No post-Halloween fear of Jefferson and Thielen

The Ravens have faced some excellent Wide Receivers so far, and come off a frightening experience pre-Halloween against Ja’Marr Chase. Chase is a physical freak but I’ve also written about how good he is as a technician – he showed that against the Ravens and more. It’s remarkable how quickly he’s adapted his game to the pros.

Another receiver who has adapted himself to the NFL in the same way, is his former LSU teammate Justin Jefferson. Jefferson does it differently as a master route runner both in how he gets off a jam in press coverage but also through the stem and break-point of the route, Jefferson just knows how to get open. And he joined a team with another receiver adept at the nuances of playing the position in Adam Thielen.

What they both do, is use a lot of smoke and mirrors to get open – they fool Defensive Backs with lots of hesitation and false steps. They are both supreme press coverage defeaters and will keep you guessing when trying to cover them. The Vikings also work them well in combination and both the game plan and Jefferson/Thielen’s skill allow them to play the long game, setting up routes they know will be used later in the day.

The Ravens Defensive Backs will need to remain patient and not over-commit to one early move by these two. Anthony Averett has been impressive since Marcus Peters’ injury, and becoming the starter, but there have been times when savvy receivers have managed to get open time and again on him. This week the Vikings will try him as so many teams have done previously, and he will have a tough task given how good this receiving corps is – don’t sleep on K.J. Osborn.

The other way to combat them, is to stop them at source, i.e. Kirk Cousins. I’m sure many have, by now, seen the Next Gen Stats passing map from their game against the Cowboys. Cousins struggled to complete anything downfield all night long. He’s a veteran QB with an excellent mind for the game and outstanding weapons. He’s had a good season so far, and if you give him a good week of preparation for a team that doesn’t throw any surprises at him, he can be a handful.

The Cowboys defense is much improved under Dan Quinn and are much more tactically savvy. A defense built on pressure packages and man coverage, they gave Cousins the last thing he expected from them: a four-man rush with zone coverage.

The Ravens shouldn’t replicate the Cowboys’ approach entirely, as there will be pressure packages Cousins hasn’t seen before from the Ravens given that he’s barely faced them, especially under Wink Martindale, in his career.

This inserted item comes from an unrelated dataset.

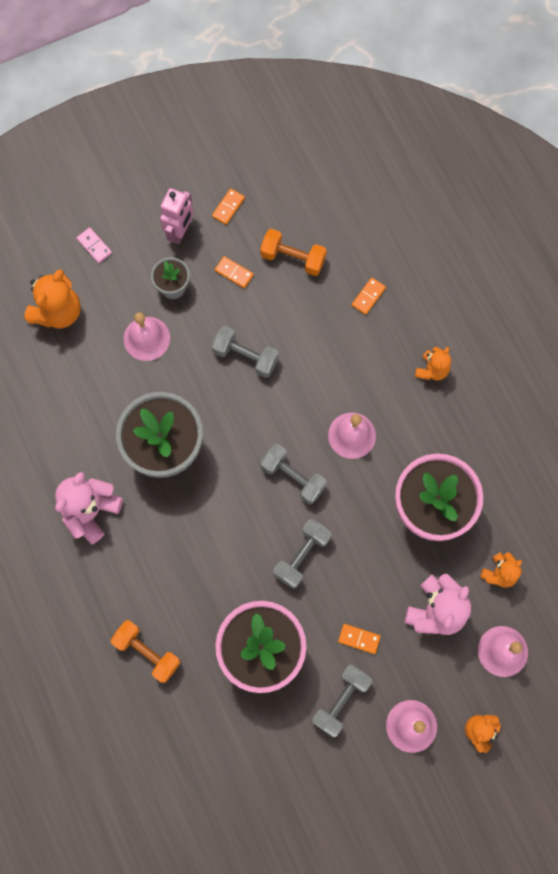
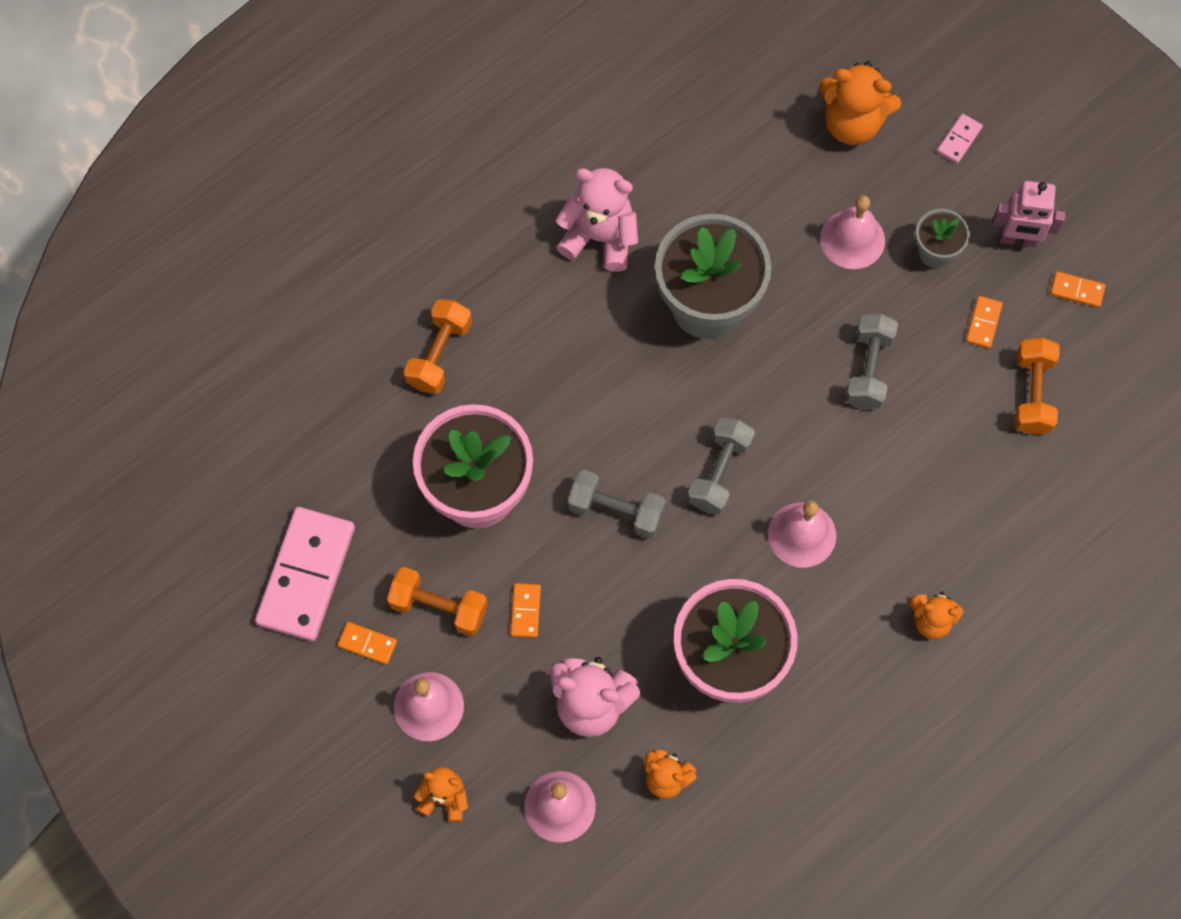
camera: 75 degrees right, 5 degrees down
grey dumbbell [312,664,372,737] -> orange dumbbell [387,567,488,636]
orange domino [352,278,386,315] -> orange domino moved to [338,622,397,665]
none -> pink domino [255,507,355,641]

We routinely see even veteran QBs struggle the first time they face a Martindale coordinated defense.

But he is a veteran, and more than that, he’s good against pressure. He can ID it, and he has receivers that are masters of beating man coverage behind that pressure. The Ravens need to mix in plenty of zone coverage on Sunday afternoon, and bring plenty of simulated pressures to keep Cousins at bay and keep the ball out of the hands of their playmakers downfield.

Matchup to watch

Pat Ricard vs Eric Kendricks

I love LB play against the run, it’s one of my favorite things to watch done well. Eric Kendricks is a master of it. He’s patient, has a high Football IQ, he gets off blocks, even from significantly bigger blockers, and he hits hard and sure. He can be got at in man coverage if isolated but against the run he plays hard and fast.

If there’s one thing I love more than LB play against the run though, it’s Fullback play. Ravens fans have been spoiled over the years with some outstanding Fullbacks in Baltimore, with Pat Ricard in the last year of his contract, I wanted to find a way to get him into this segment this season.

While Kendricks is very good against the run, this week he draws a tough matchup against the best blocking Fullback in the league. The Ravens should look to get Ricard to the second level and up against Kendricks where possible. This Vikings run defense, as already mentioned, has been surprisingly soft up the middle, if you can get in Kendricks’ way, the Ravens Running Back stable will be off to the races.